Text section –
↓
Cab you define your scene in cm or mm rather than meters? This will make everything bigger so thresholding needs less precision.
Everything seems to be in working order now, I've attached an image sjowing a quick simulation with 100 rays. My (hopefully!) last question, I was just wondering would you have any idea how I would alter the surfaces in the simulation report? Currently they seem to be (Left, right, top, bottom) as it would be for a box geometry, I imagine I should change the coordinates to have just (left, right, bottom) for mine, with the left and right both being sloped surfaces rather than straight as they would have been in the box.
Simulation Report
-----------------
Surface Counts:
Solar In Solar Out Luminescent Out Luminescent In
left 0 0 0 0
right 0 0 0 0
near 0 0 0 0
far 0 0 0 0
top 100 3 16 0
bottom 0 1 14 0
Summary:
Optical Efficiency 0.0
Waveguide Efficiency 0.0
Waveguide Efficiency (Thermodynamic Prediction) 0.473684
Non-radiative Loss (fraction): 0.28
Incident 100
Geometric Concentration 2.5
Refractive Index 1.5
Cell Surfaces {}
Components {Lumogen F Red 305, Background}
Lights {Light}
dtype: object
Thanks a million for all your help this far also!
Take a look at label_facets
function in LSC.py
.
This assigns labels to the points sitting on the surface. For example, if x-coordinate of the of the point is on the box plane with x=xmin we definite that as being the left surface.
Remember you are comparing floats so need to have a tolerance.
You will have to come up with a scheme for doing this labelling with your geometry.
It will be the same for the edge surfaces and top and bottom, but they hypotenuse will need more of a complicated comparison to evaluate.
I've taken a look at that piece of code, and updated it to the following. Not sure if it makes sense as I don't recognise the formula or attributes. just been playing around with it until it ran successfully.
def label_facets(self, df, length, width, height):
""" Label rows with facet names for a box LSC.
↑
Written exercise A – In the ray-tracing thread, what value does the simulation report give for the geometric concentration?
Written exercise B – Pick up the ray-tracing thread right after its final line and carry it on.
The listing that follows comes from a separate source and has no connection to the ray-tracing thread.

Material –
↓
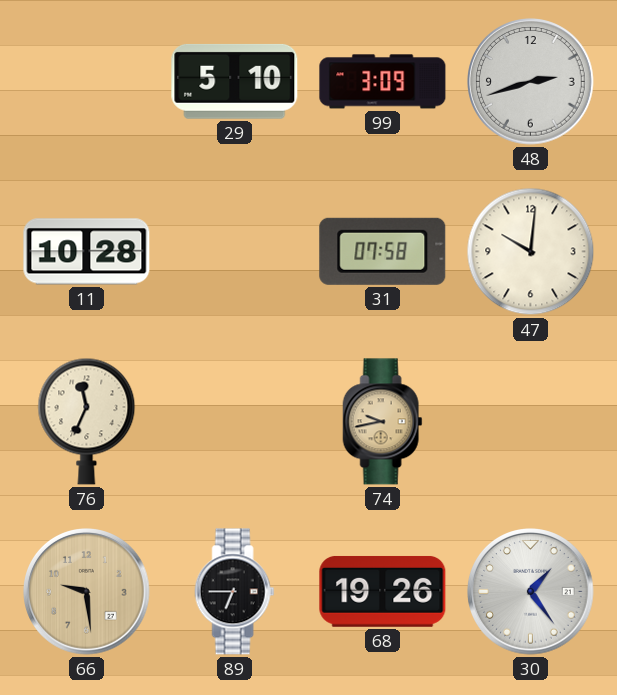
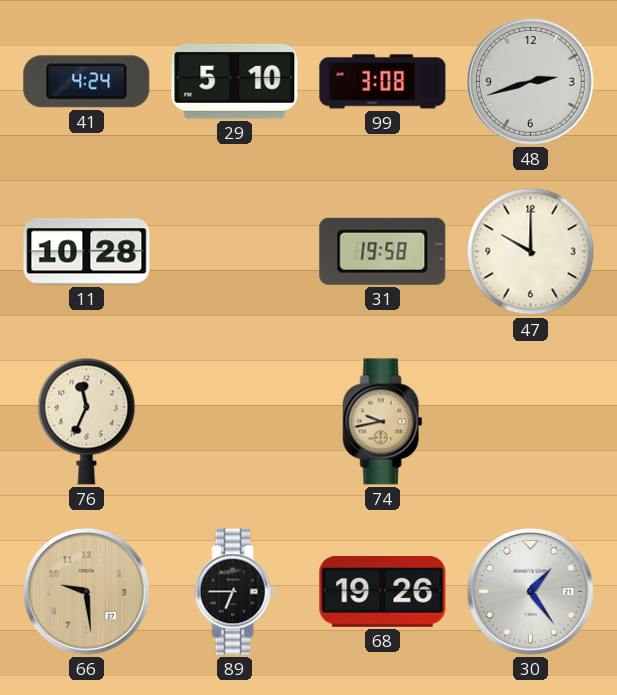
41: none -> 4:24
99: 3:09 -> 3:08
31: 07:58 -> 19:58
47: 10:01 -> 10:00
↑
Exercise answer A – 2.5

Exercise answer B –
Notes
-----
This function only works if the coordinates in the dataframe
are in the local frame of the box. If the coordinates are in the
world frame then this will still work provided the box is axis
aligned with the world node and centred at the origin.
"""
xmin, xmax = -0.5 * width, 0.5 * width
ymin, ymax = -0.3334 * length, 0.6666 * length
zmin, zmax = -0.5 * height, 0.5 * height
df.loc[((df["position_x"] < (width/2))), "facet"] = "left"
df.loc[((df["position_x"] > (width/2))), "facet"] = "right"
df.loc[(np.isclose(df["position_y"], ymin, atol=EPS_ZERO)), "facet"] = "near"
df.loc[(np.isclose(df["position_z"], zmin, atol=EPS_ZERO)), "facet"] = "bottom"
df.loc[(np.isclose(df["position_z"], zmax, atol=EPS_ZERO)), "facet"] = "top"
return df
The output was as follows:
Simulation Report
-----------------
Surface Counts:
Solar In Solar Out Luminescent Out Luminescent In
left 127 163 34 0
right 89 89 0 0
near 0 0 0 0
top 84 2 12 0
bottom 0 0 0 0
Seems to be giving "Solar In" values for the left and right surfaces, so something must be incorrect in the way I currently have it written for the "left" and "right" facet labels.
I'd suggest continuing with your notebook approach, as this it probably a bit too complicated for now.
Look at the the Quick Start notebook and others in the examples folder. They show how to throw a ray into the scene and record where it escapes.
It too early to make these neat for your geometry. Just get it to work first and then worry about making it simple to use.
The LSC.py module was actually the last thing I coded!
Assigning positions to facets it actually quite tricky if just relying on the coordinates. I think pvtrace should probably make this easier by retuning an ID.
There is a refactor in the works to improve this, but I've been a bit busy the last few years 🥴
You might be right! Just giving it a final shot as I feel I could be close enough. At the minute, I'm attmepting to define the equation of the line (y1 and y2) on the left and right hand sides, and defining "left" and "right" as being close to that line.
def label_facets(self, df, length, width, height):
""" Label rows with facet names for a box LSC.
Notes
-----
This function only works if the coordinates in the dataframe
are in the local frame of the box. If the coordinates are in the
world frame then this will still work provided the box is axis
aligned with the world node and centred at the origin.
"""
y1 = ((width/length) * df["position_x"]) + ((2/3) * length)
y2 = -((width/length) * df["position_x"]) + ((2/3) * length)
xmin, xmax = -0.5 * width, 0.5 * width
ymin, ymax = -(1/3) * length, (2/3) * length
zmin, zmax = -0.5 * height, 0.5 * height
df.loc[(np.isclose(df["position_y"], y1, atol=EPS_ZERO)), "facet"] = "left"
df.loc[(np.isclose(df["position_y"], y2, atol=EPS_ZERO)), "facet"] = "right"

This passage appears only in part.